Pesten om populariteit
Als je kinderen vraagt waarom andere kinderen pesten, dan hoor je vaak terug dat pesters hun sociale positie willen versterken. ‘Ze pesten om populair te zijn. Meestal willen kinderen met de kinderen die heel populair zijn en stoer doen in een groepje.’ Veel school-brede (en effectief bevonden) anti-pest interventies spelen in op deze machtsmotivatie. Als andere kinderen niet mee gaan doen met de pester, maar het gepeste kind gaan helpen en steunen, valt de beloning voor de pester weg. Hierdoor zal het pesten verminderen. Deze aanpak laat positieve effecten zien, maar werkt niet even goed voor alle kinderen.
Pesten door provocatie
Als je kinderen die zelf pesten vraagt waarom ze pesten, dan krijg je een ander antwoord. Pesters geven vaak aan dat zij worden uitgedaagd of aangevallen en dat hun gedrag een reactie is op provocatie van anderen. Deze reactieve vorm van pesten komt niet overeen met het beeld van een gemeen kind. Het gaat om kinderen die boos reageren op (ervaren) onrecht van anderen of die wraak nemen omdat zij zelf werden uitgedaagd, gepest of beschuldigd. Deze kinderen vragen een andere aanpak. Onderzoek laat zien dat kinderen vooral inzicht moeten krijgen in de intenties van anderen, emoties moeten leren reguleren en leren constructief problemen op te lossen.

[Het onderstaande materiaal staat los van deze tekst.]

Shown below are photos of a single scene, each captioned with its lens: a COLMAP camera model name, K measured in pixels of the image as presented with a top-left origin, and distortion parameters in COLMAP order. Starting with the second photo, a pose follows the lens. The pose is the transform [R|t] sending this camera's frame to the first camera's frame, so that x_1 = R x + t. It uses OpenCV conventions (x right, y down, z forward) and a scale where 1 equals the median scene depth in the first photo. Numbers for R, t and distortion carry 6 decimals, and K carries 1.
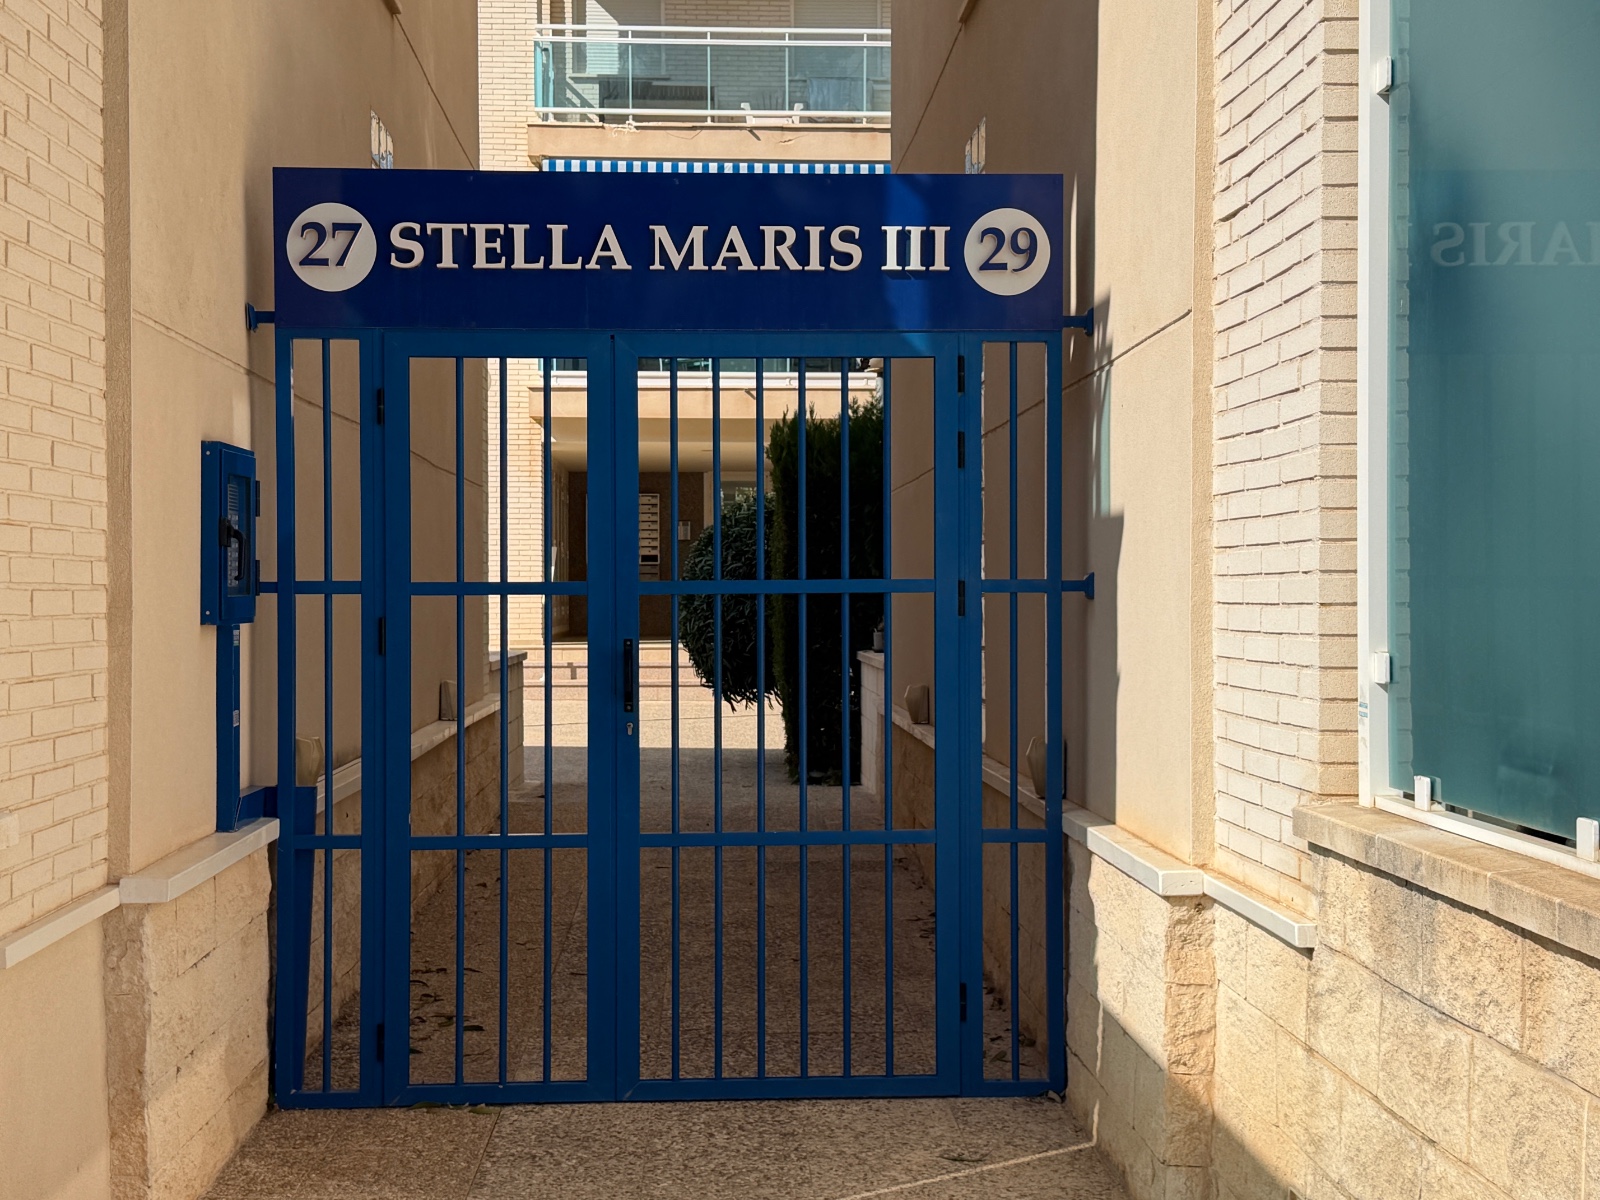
lens RADIAL K [[2143.4, 0, 799.7], [0, 2143.4, 601.5], [0, 0, 1]] dist [0.015507, 0.000000]
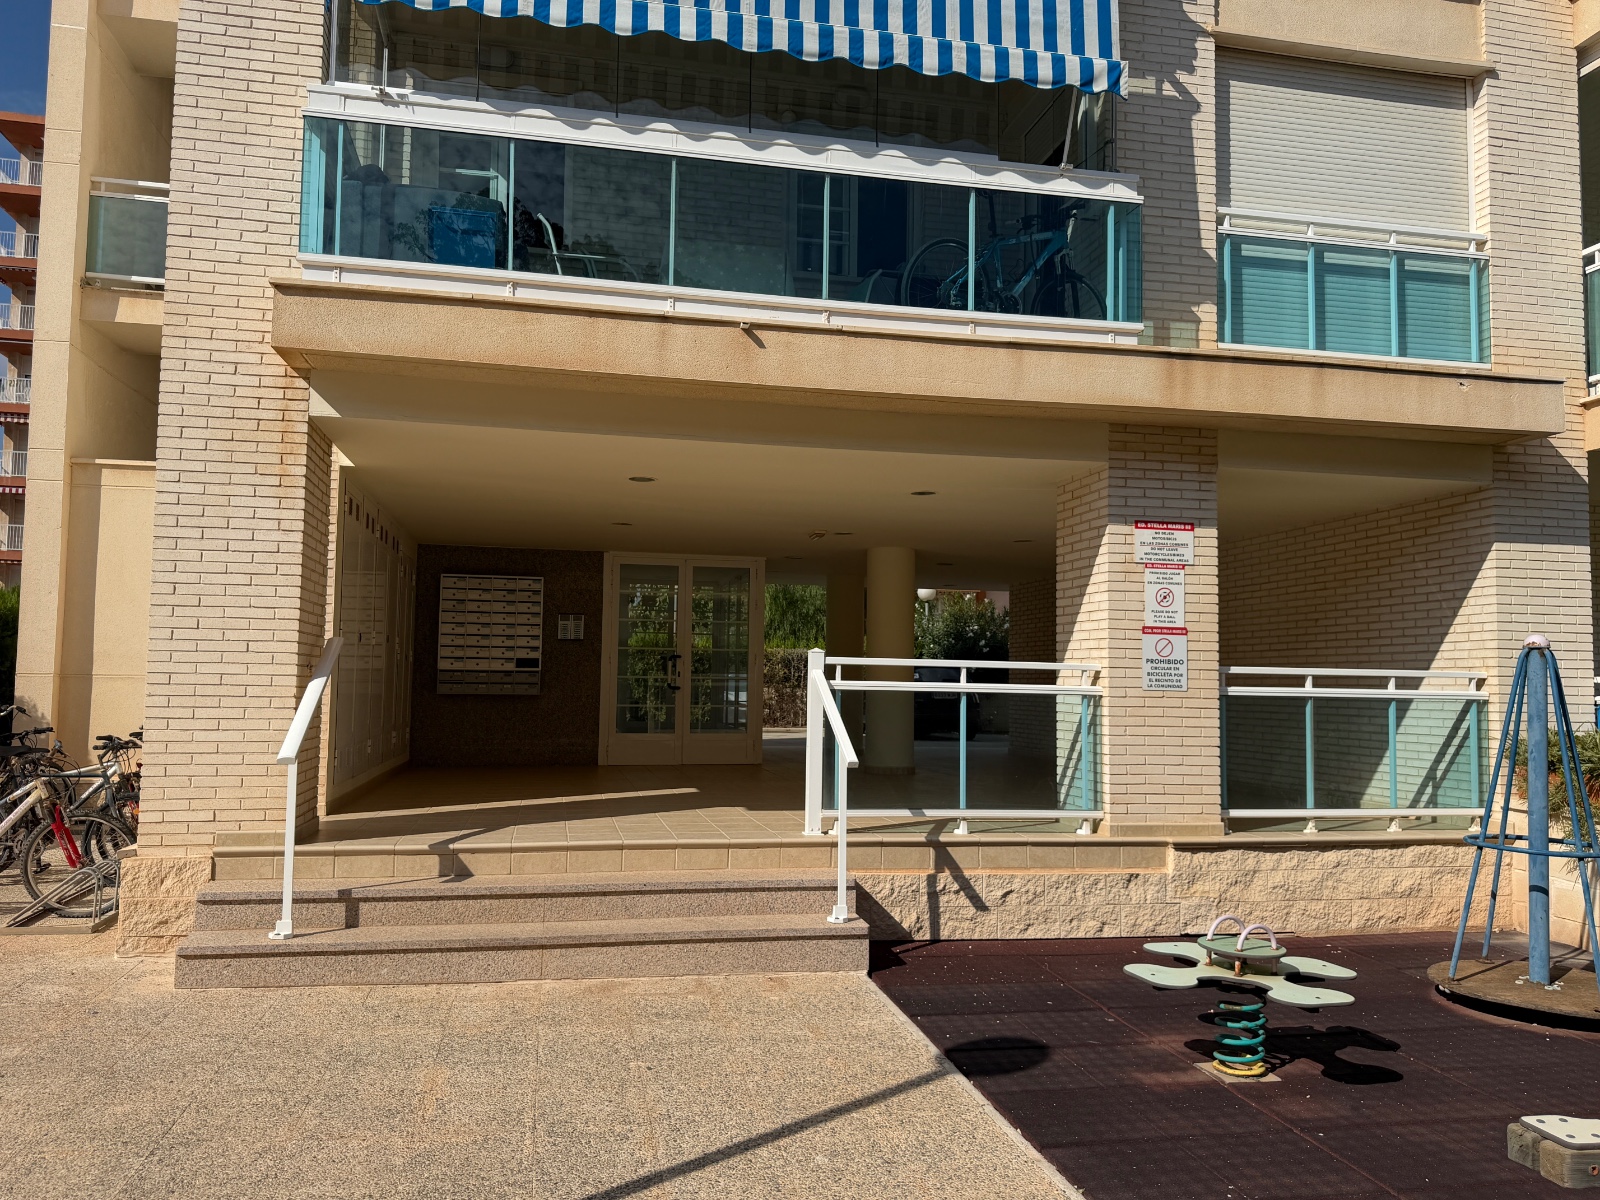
lens RADIAL K [[1190.8, 0, 802.0], [0, 1190.8, 601.5], [0, 0, 1]] dist [0.024581, -0.011733]
pose [[0.987164, 0.025849, 0.157605, -0.047767], [-0.014119, 0.997076, -0.075096, -0.013228], [-0.159085, 0.071907, 0.984643, 0.657592]]
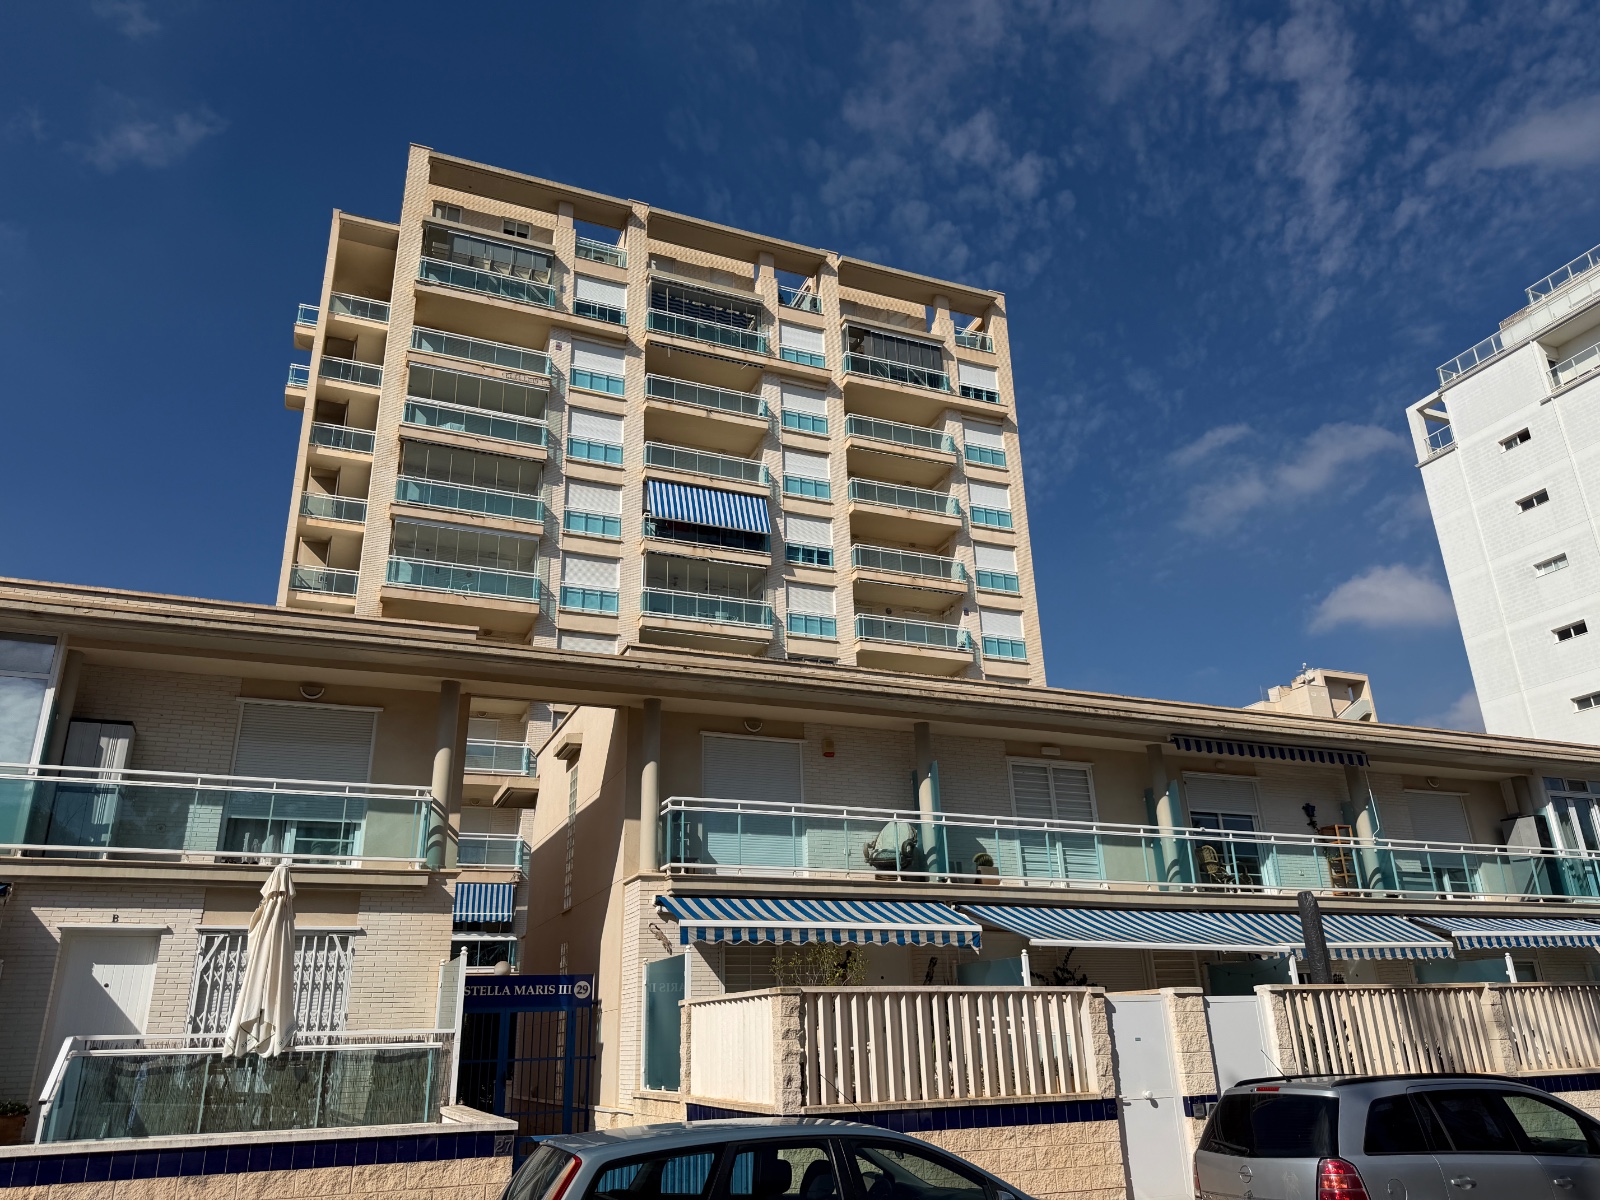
lens RADIAL K [[1141.3, 0, 790.0], [0, 1141.3, 596.6], [0, 0, 1]] dist [0.062066, -0.071573]
pose [[0.941508, 0.097881, 0.322461, -0.437345], [0.028335, 0.930506, -0.365178, -0.013574], [-0.335796, 0.352955, 0.873306, -2.029879]]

Pesten is een glijdende schaal
Het is misschien niet raadzaam kinderen als ‘pester’ aan te spreken, omdat er vaak meer aan de hand is en kinderen zichzelf meer als slachtoffer zien van de situatie. Als je kinderen direct vraagt of zij zelf pesten, zoals in dit onderzoek, geeft slechts een klein deel van de kinderen aan dat zij pesten (1%), terwijl een aanzienlijk deel aangeeft gepest te worden (16%) of zowel pest als gepest wordt (1%). Ook is er geen grote samenhang tussen wat kinderen zelf rapporteren over pesten en wat hun klasgenoten over hen zeggen. Deze cijfers zijn moeilijk met elkaar te rijmen en duiden erop dat kinderen hun eigen gedrag minder snel als pesten beoordelen dan anderen.

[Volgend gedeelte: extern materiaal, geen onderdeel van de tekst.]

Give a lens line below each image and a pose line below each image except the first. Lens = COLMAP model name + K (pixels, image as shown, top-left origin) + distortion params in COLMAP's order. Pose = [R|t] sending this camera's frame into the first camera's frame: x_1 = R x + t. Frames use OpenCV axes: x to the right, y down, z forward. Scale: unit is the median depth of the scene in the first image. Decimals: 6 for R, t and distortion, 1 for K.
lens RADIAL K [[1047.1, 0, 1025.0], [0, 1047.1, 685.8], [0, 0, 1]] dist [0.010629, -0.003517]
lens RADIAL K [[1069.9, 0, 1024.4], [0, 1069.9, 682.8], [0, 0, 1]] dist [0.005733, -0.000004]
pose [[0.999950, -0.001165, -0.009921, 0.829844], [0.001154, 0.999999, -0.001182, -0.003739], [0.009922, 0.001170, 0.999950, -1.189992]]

Als je kinderen geen directe vraag stelt over ‘pesten’, maar concrete vragen stelt over verschillend negatief gedrag krijg je andere cijfers. De meeste kinderen geven aan dat zij wel eens expres onaardig doen tegen anderen, bijvoorbeeld door iemand te negeren, uit te lachen, niet mee te laten spelen of pijn te doen. De mate waarin dit gedrag voorkomt bij veel kinderen is niet zo ernstig dat ze in de categorie ‘pester’ vallen, waardoor deze kinderen als ‘buitenstaander’ worden beschreven, terwijl ook zij zich soms schuldig maken aan negatief gedrag. In onderzoek trekken we vaak deze grenzen tussen kinderen om groepen te kunnen vergelijken. Dit impliceert dat je beide groepen goed kunt onderscheiden, terwijl het in werkelijkheid een glijdende schaal is.

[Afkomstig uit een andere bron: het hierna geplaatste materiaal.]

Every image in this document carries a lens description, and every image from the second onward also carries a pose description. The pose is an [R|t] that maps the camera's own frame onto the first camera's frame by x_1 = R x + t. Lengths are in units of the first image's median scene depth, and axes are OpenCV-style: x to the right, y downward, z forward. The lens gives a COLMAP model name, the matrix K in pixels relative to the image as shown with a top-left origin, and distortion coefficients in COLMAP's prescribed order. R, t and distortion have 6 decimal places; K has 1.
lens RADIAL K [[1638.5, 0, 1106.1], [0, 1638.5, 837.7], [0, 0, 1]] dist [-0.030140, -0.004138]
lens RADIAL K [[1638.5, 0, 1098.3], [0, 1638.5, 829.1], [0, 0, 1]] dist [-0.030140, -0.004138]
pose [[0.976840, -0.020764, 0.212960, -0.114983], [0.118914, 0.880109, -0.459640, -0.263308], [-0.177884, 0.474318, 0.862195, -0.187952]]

Aandacht voor het grijze gebied
Als we in interventies alleen spreken over ‘pesters’ zullen veel kinderen zich niet aangesproken voelen, ook al doen zij wel eens iets onaardigs naar anderen. ‘De juf vond dat we pesten, maar het was gewoon een spel. En ik had maar één keer geduwd.’ Het is belangrijk dat kinderen hun eigen rol in verschillende sociale interacties leren zien en zich inleven in anderen. Hierbij moeten we het niet alleen hebben over ´pesten of plagen´, want vaak dekt dit de lading onvoldoende. Juist het grijze gebied tussen neutrale en negatieve situaties geeft interessante leermomenten. Soms is er ruzie, soms is er een misverstand en soms willen twee kinderen gewoon iets anders. Het helpt om met kinderen na te denken over wat zij in verschillende situaties kunnen doen en zeggen om escalatie te voorkomen en positieve interacties te bevorderen.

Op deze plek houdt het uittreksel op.